Le projet d'Emmanuel Macron d'instaurer trois nouveaux contrats types de complémentaire santé pour stimuler la concurrence et accroître la transparence mérite de nombreuses clarifications et, sans doute, une très longue concertation. Quel sera le contenu de ces offres ainsi calibrées ? Les professionnels de santé seront-ils associés à cette remise à plat ? Le risque de renforcer le marché des surcomplémentaires n'est-il pas immédiat ? L'objectif spectaculaire de parvenir à un reste à charge zéro dans l'optique, le dentaire et l'audioprothèse à l'horizon du quinquennat suppose des transferts massifs de dépenses et une nouvelle gestion du risque mieux partagée entre le régime obligatoire et les complémentaires santé.

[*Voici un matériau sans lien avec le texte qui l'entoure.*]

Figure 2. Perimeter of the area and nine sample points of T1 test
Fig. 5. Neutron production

• Hôpitaux : urgence budgétaire
Si Marisol Touraine quitte le ministère de la Santé sans avoir provoqué de crise hospitalière majeure, le feu couve. L'ensemble des intersyndicats de PH jugent urgent de construire un nouveau projet attractif pour les carrières hospitalières afin de fidéliser des praticiens tentés vers le secteur privé lucratif. Il faudra aussi revoir le financement de l'hôpital en accentuant la réforme de la tarification à l'activité (T2A), dont tous les experts soulignent les limites dans une logique de médecine de parcours et de prise en charge des patients chroniques. Surtout, la question des moyens risque de resurgir rapidement. La conférence des directeurs généraux de CHU alerte le nouveau président sur une campagne budgétaire jugée « intenable » cette année. Les 32 CHU réclament en urgence une « renégociation » de leur ONDAM hospitalier (2,1 % en 2017), au risque de ne pas pouvoir assurer leurs missions de santé publique.... Lasse des injonctions contradictoires, la FHF réclame une sobriété législative.

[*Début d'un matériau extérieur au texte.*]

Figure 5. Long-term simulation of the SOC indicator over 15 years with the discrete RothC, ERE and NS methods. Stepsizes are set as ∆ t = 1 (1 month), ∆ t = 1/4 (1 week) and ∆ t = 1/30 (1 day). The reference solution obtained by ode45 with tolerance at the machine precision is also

• Médecine libérale : le tiers payant, et maintenant ?
Là encore, aucun répit. Les syndicats réclament un investissement massif sur les soins de ville afin de concrétiser, au-delà des slogans, le virage ambulatoire. Si la loi de santé a fixé un cadre (équipes de soins primaires, communautés professionnelles territoriales de santé), il manque les moyens organisationnels, financiers et numériques pour rééquilibrer le système de santé au profit du secteur libéral. La ministre devra envoyer des signaux forts pour soutenir la médecine de ville (générale et spécialisée), bien au-delà de la promesse de 1 000 maisons de santé supplémentaires, qui ne sauraient demeurer le modèle uniforme. La problématique de la démographie médicale reviendra sur le tapis avec plusieurs arbitrages : le maintien ou non du numerus clausus, le contenu de la formation médicale initiale, la réforme du troisième cycle (dont les internes demandent le report) ou la mise en place de pratiques avancées et nouveaux métiers de la santé.

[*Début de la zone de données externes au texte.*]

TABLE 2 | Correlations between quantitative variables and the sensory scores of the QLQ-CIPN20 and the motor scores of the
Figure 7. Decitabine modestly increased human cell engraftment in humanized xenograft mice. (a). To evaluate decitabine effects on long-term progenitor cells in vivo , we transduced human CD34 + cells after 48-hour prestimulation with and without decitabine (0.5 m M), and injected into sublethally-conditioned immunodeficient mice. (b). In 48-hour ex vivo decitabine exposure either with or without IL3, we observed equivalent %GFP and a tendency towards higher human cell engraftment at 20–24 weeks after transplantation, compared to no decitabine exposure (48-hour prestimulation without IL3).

Sujet ultrasensible, la généralisation du tiers payant à l'ensemble des assurés sociaux en novembre devra être tranchée. Emmanuel Macron a envisagé un tiers payant « généralisable », sans impératif pour les médecins. Une évaluation de la dispense d'avance de frais telle qu'elle existe aujourd'hui (pour les patients à 100 %) devrait être réalisée avant toute décision.